### Dataset extract

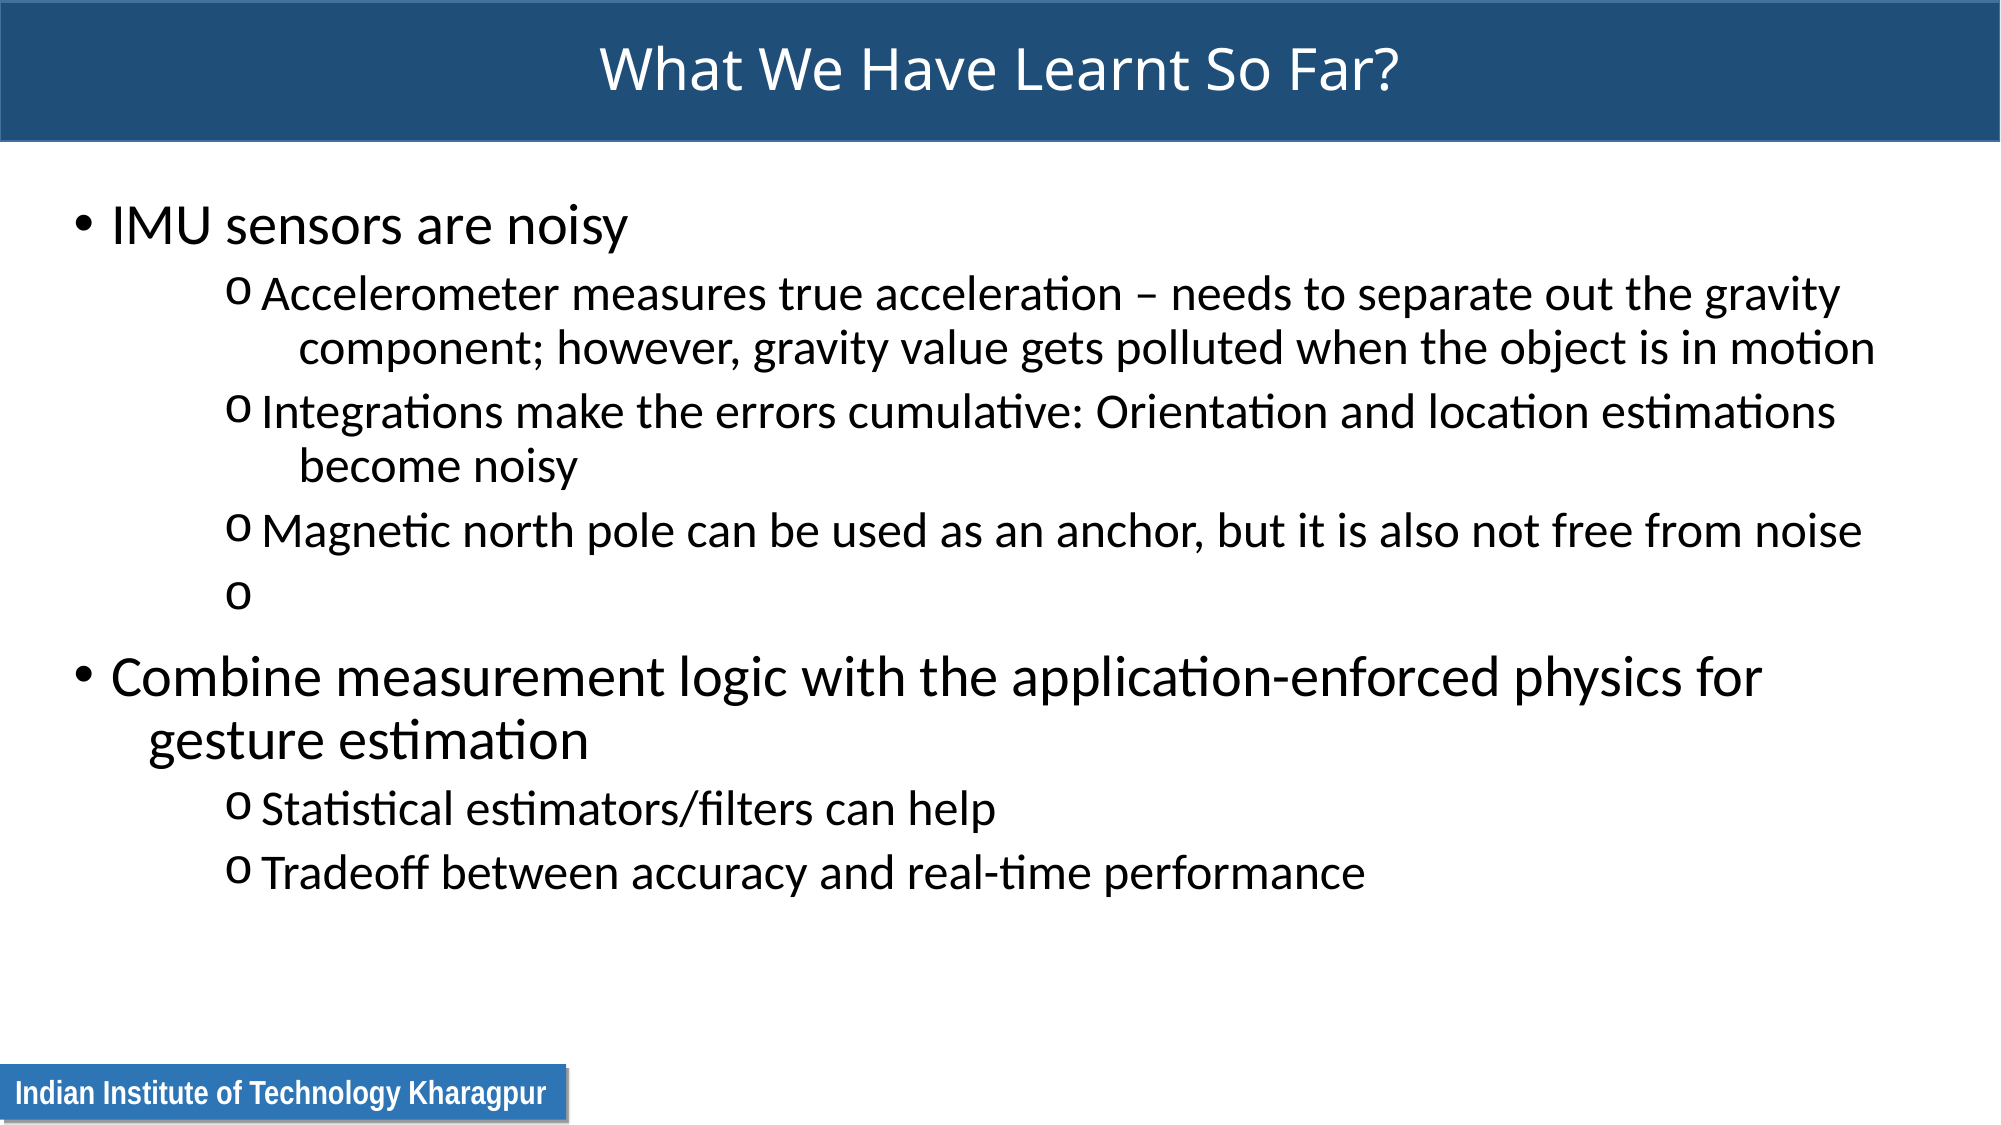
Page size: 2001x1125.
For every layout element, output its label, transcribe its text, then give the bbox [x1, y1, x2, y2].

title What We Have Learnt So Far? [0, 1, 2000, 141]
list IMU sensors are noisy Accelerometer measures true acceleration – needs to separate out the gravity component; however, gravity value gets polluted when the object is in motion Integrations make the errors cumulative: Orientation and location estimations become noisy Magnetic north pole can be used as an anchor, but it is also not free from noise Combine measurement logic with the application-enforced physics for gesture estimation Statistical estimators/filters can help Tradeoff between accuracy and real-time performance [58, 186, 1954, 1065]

* * *

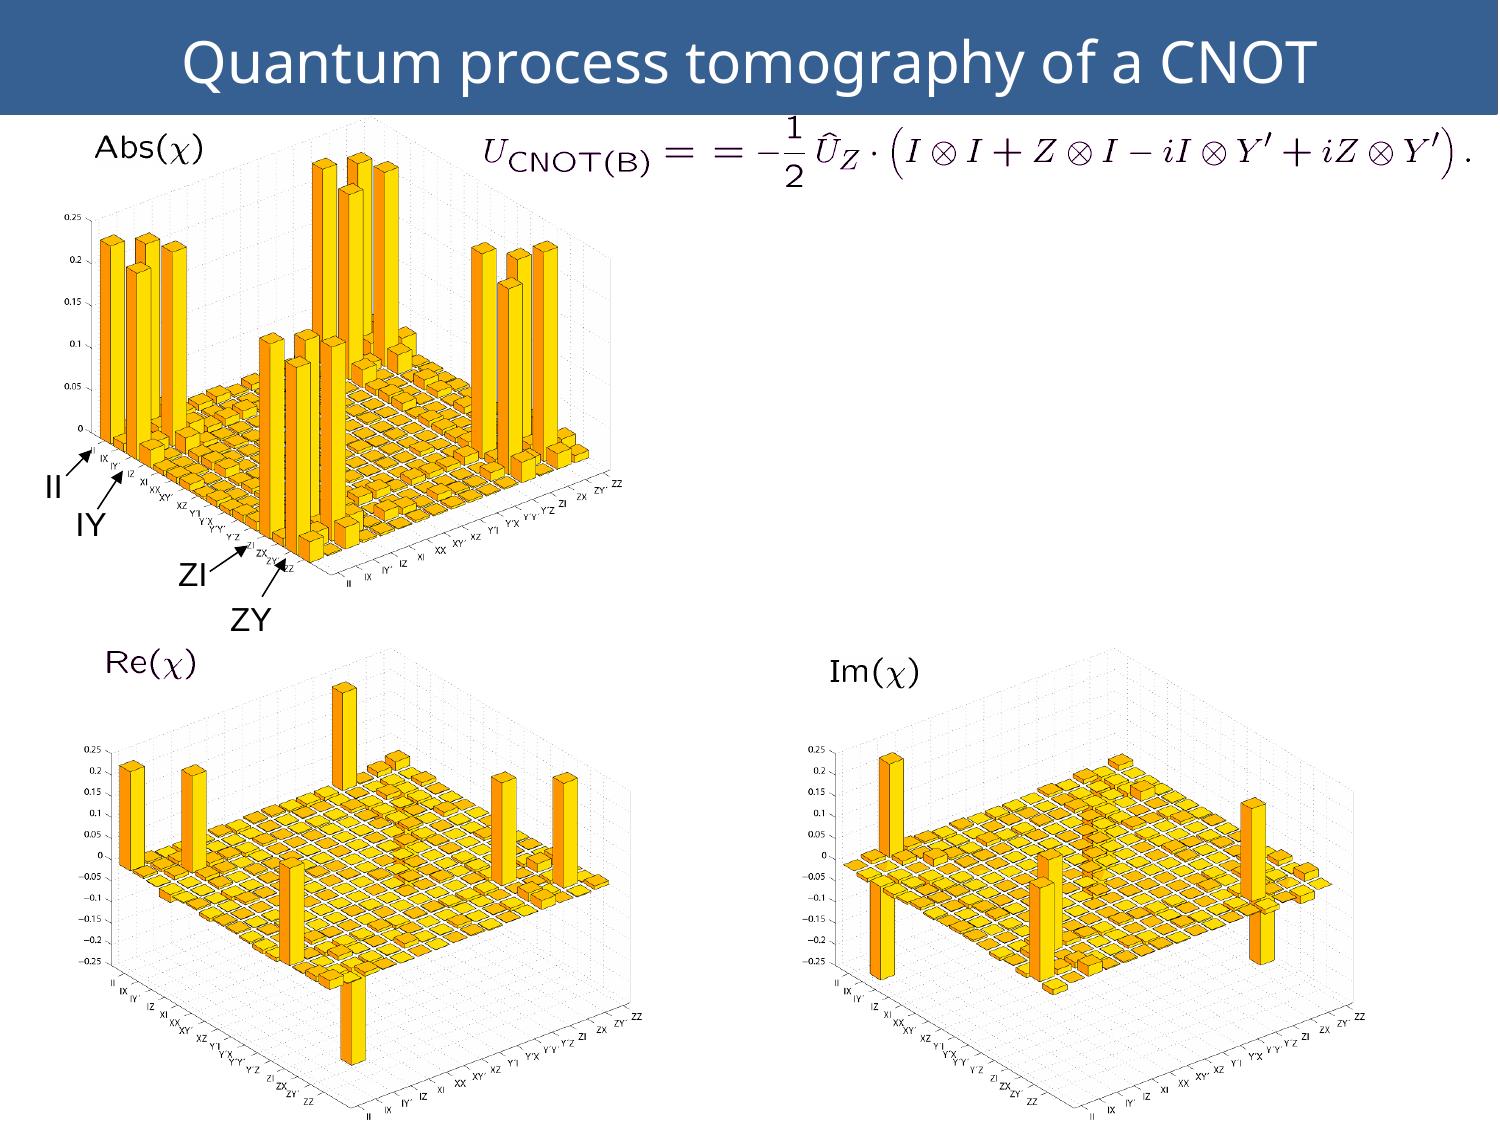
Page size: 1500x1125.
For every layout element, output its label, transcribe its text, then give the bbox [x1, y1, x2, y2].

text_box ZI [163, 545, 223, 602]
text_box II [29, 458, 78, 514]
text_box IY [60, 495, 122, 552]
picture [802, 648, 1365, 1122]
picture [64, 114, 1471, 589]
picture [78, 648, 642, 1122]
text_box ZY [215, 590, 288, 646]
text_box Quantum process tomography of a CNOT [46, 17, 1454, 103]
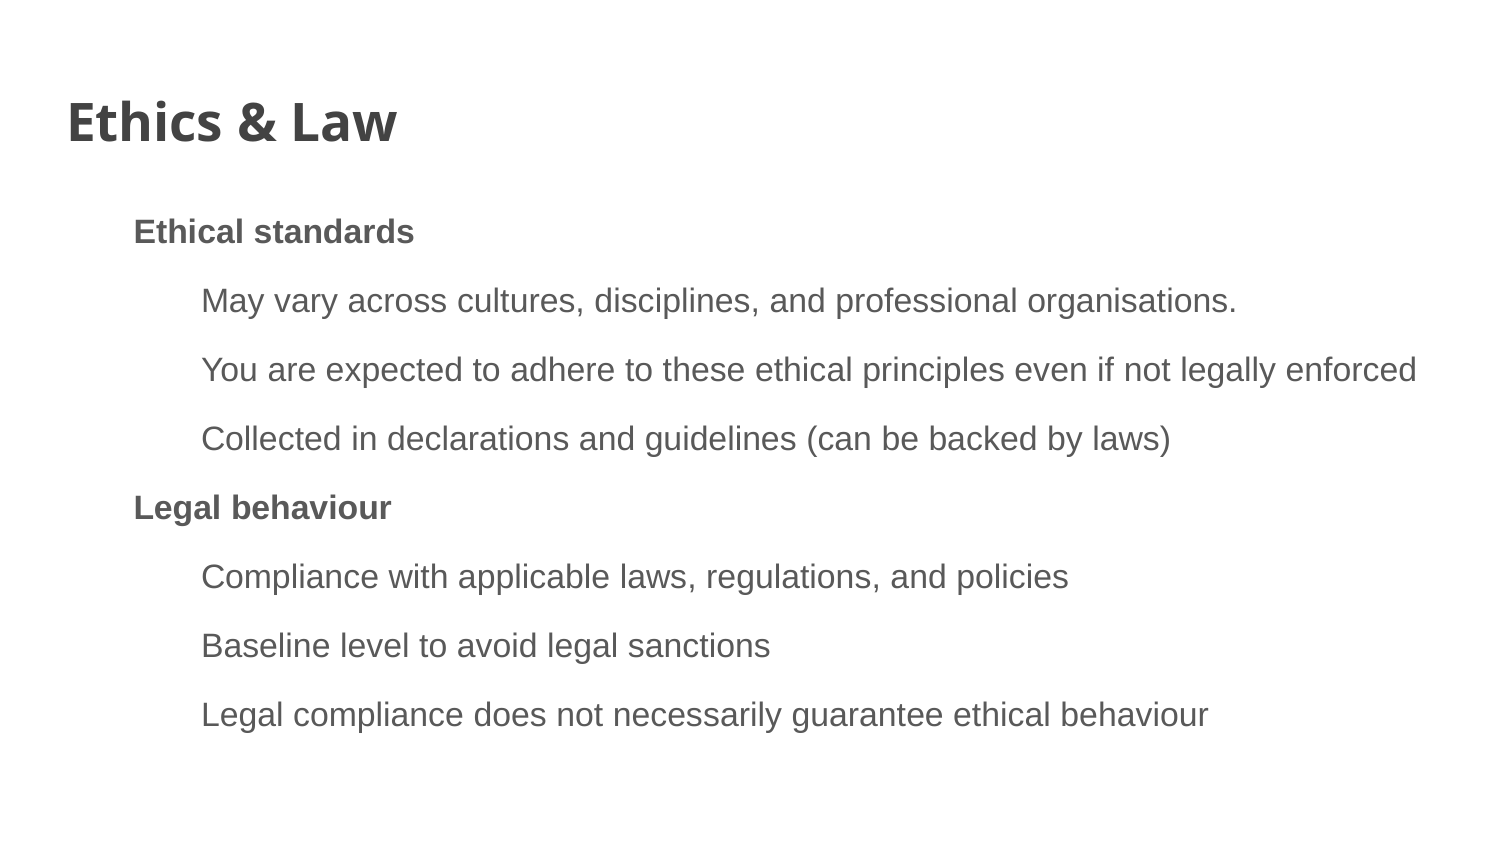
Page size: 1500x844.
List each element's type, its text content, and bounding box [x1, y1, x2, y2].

### Short problem
Copy the data from the line containing "Page size: 2001x1125." through the line containing "list IMU sensors", both included, with no changes.

### Complete answer
Page size: 2001x1125.
For every layout element, output its label, transcribe its text, then give the bbox [x1, y1, x2, y2].

title What We Have Learnt So Far? [0, 1, 2000, 141]
list IMU sensors are noisy Accelerometer measures true acceleration – needs to separate out the gravity component; however, gravity value gets polluted when the object is in motion Integrations make the errors cumulative: Orientation and location estimations become noisy Magnetic north pole can be used as an anchor, but it is also not free from noise Combine measurement logic with the application-enforced physics for gesture estimation Statistical estimators/filters can help Tradeoff between accuracy and real-time performance [58, 186, 1954, 1065]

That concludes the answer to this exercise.